Wie gesagt, zutrauen würde ich es ihm allemal. Das Training war ihm wichtig - mir selbst war das Training wichtig. Aber heute war wohl einfach nicht mein Tag. 

Ich nahm wieder einen Grüntee, als ich dran war, kramte mein Geld hervor und überreichte es der Frau hinter der Theke. "Der Rest ist für Sie", murmelte ich leise, kaum hatte ich den To-Go-Becher in der Hand und wandte mich im nächsten Atemzug auch schon von ihr ab. 

Es war reiner Zufall, dass ich ihn aus dem Blickwinkel heraus wahrnahm, denn ich war bereits dabei, das Café zu verlassen. Dennoch nahm ich den dunklen Haarschopf war, mit den vertrauten, grünen Strähnen. Ich hielt in meiner Bewegung inne und vergewisserte mich, dass ich dank meinem Kopfzerbrechen nicht bloss Halluzinationen hatte - man wusste ja nie - aber dem war nicht so.

Da sass Taehyung an einem der Zweiertische, für sich allein, Kopfhörer aufgesetzt und vertieft in ein Buch. Vor ihm auf dem Tisch stand ein leeres Glas, dass vermutlich mal mit Latte Macchiato gefüllt gewesen war, daneben ein kleiner Teller mit einem halb gegessen Stück Torte. Er schien seine Umwelt komplett ausgeblendet zu haben und in diesem einen Moment, wo er so vertieft in die Seiten vor seinen Augen war, konnte ich feststellen, wie ähnlich mein Verhalten war. Nur war ich oft so. Sehr oft sogar. Ich hörte Musik und konnte dabei verdammt nochmals vergessen, dass ich aus dem Bus aussteigen musste, um nach Hause zu kommen.
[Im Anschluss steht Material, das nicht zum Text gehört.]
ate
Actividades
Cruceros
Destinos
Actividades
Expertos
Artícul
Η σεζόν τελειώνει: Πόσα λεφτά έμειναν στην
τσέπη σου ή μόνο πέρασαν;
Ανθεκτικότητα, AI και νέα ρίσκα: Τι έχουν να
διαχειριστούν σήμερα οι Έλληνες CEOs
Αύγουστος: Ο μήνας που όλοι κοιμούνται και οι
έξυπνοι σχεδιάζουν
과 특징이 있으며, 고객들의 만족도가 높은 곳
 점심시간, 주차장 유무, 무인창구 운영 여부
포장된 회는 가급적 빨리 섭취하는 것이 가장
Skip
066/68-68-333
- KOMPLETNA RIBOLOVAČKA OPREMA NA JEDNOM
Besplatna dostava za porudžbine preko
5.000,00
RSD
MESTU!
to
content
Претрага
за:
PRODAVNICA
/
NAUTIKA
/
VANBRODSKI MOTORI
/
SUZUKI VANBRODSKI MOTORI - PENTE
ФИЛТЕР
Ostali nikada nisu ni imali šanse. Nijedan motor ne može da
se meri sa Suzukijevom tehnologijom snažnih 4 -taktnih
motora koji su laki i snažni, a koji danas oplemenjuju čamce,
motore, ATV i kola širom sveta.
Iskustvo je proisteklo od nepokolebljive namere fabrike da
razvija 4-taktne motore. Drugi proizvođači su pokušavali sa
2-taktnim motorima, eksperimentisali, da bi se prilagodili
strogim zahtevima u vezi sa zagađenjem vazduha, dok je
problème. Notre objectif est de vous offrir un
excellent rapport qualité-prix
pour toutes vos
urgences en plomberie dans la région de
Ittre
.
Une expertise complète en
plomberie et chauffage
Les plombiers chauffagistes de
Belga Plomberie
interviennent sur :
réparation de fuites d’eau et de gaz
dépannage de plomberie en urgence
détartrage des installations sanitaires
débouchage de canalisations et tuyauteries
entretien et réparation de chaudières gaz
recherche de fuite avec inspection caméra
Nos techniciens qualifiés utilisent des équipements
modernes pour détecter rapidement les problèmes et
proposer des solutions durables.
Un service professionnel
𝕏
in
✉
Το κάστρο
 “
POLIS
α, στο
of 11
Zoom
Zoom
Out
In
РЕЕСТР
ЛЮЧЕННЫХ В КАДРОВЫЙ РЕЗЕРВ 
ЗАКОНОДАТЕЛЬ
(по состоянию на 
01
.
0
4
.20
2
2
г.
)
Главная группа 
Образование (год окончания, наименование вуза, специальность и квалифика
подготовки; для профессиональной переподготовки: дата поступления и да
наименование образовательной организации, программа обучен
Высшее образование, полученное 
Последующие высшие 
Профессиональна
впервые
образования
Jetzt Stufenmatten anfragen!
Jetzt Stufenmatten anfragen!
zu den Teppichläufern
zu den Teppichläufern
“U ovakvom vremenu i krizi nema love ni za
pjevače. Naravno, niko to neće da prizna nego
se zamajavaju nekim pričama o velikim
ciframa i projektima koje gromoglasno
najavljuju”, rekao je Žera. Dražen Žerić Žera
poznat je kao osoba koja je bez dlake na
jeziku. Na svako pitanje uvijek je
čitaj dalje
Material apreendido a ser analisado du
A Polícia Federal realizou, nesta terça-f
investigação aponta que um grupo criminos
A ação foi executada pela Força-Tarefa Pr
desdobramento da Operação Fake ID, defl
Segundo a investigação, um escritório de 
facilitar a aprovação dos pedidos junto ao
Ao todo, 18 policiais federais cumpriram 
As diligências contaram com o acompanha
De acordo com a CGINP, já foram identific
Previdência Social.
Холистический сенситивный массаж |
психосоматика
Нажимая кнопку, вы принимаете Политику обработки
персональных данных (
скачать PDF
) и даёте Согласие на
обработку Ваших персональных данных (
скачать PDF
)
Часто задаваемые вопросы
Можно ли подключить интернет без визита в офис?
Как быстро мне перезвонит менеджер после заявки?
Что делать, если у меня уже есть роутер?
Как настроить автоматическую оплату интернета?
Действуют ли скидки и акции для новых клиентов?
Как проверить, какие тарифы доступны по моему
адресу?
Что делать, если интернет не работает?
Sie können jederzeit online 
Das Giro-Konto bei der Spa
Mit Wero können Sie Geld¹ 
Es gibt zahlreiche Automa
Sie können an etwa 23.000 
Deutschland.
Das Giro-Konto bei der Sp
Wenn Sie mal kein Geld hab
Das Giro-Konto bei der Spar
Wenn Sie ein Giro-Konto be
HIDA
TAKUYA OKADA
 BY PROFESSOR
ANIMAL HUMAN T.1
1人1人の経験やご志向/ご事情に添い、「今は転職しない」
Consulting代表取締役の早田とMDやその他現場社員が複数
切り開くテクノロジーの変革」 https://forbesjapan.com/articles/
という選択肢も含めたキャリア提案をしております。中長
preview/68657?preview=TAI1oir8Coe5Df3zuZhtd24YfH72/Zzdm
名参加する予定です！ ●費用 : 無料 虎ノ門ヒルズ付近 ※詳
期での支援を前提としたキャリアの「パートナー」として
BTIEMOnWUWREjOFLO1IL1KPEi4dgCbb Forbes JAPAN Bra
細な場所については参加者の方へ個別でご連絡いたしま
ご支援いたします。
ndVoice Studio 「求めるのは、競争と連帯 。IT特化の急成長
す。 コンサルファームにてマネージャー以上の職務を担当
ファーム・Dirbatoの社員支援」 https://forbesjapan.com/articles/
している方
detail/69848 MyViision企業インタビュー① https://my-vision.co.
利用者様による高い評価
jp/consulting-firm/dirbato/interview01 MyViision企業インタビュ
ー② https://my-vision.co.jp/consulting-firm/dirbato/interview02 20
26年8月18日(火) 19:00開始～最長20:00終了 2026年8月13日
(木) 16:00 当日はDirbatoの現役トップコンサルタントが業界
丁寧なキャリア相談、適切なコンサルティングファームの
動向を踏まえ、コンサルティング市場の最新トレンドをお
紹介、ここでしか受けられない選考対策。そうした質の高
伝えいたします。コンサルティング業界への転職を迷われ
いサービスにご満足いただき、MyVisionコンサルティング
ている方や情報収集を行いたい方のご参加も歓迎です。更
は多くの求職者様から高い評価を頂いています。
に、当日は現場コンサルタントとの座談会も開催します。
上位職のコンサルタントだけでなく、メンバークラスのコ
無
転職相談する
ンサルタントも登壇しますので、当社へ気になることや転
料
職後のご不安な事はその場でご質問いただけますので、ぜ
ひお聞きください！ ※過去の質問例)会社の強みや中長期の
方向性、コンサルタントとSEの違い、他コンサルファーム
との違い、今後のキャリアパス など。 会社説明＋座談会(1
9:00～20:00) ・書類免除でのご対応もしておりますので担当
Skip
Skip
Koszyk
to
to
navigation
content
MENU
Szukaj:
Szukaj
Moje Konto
Doch das war nicht der Punkt. Der Punkt war, dass ich wie heute Morgen im Bus nervös wurde, als ich ihn entdeckte, denn nach ihm hatte ich schon die ganze Zeit gesucht. Doch wollte er überhaupt mit mir sprechen, nachdem ich so mit ihm umgesprungen war? Wollte er mich überhaupt sehen? 

Ich konnte es ihm nicht verübeln, falls er das nicht wollte und es würde erklären, wieso er heute nicht im Bus gewesen war. Doch ich konnte das nicht einfach so lassen, wenn er mich nicht mehr sehen wollte, brauchte ich eine Bestätigung von ihm, sonst würde ich mir die nächsten paar Tage ständig Hoffnungen machen, um dann enttäuscht zu werden, darauf wollte ich verzichten.

Also schob ich die Unsicherheit in mir weg, so gut es eben ging, holte tief Luft und begann, auf den Tisch des Älteren zuzulaufen, den Becher in meiner Hand festhaltend und den Sportbeutel locker über meiner Schulter liegend. Ich schob den Stuhl gegenüber von ihm zurück, kaum war ich bei seinem Tisch angekommen und liess mich gleich auch darauf plumpsen, stellte dazu Turnbeutel und Rucksack neben mir auf dem Boden ab. Taehyung schien mich wahrgenommen zu haben, denn sein Blick schnellte hoch, sodass wir uns gegenseitig ansahen.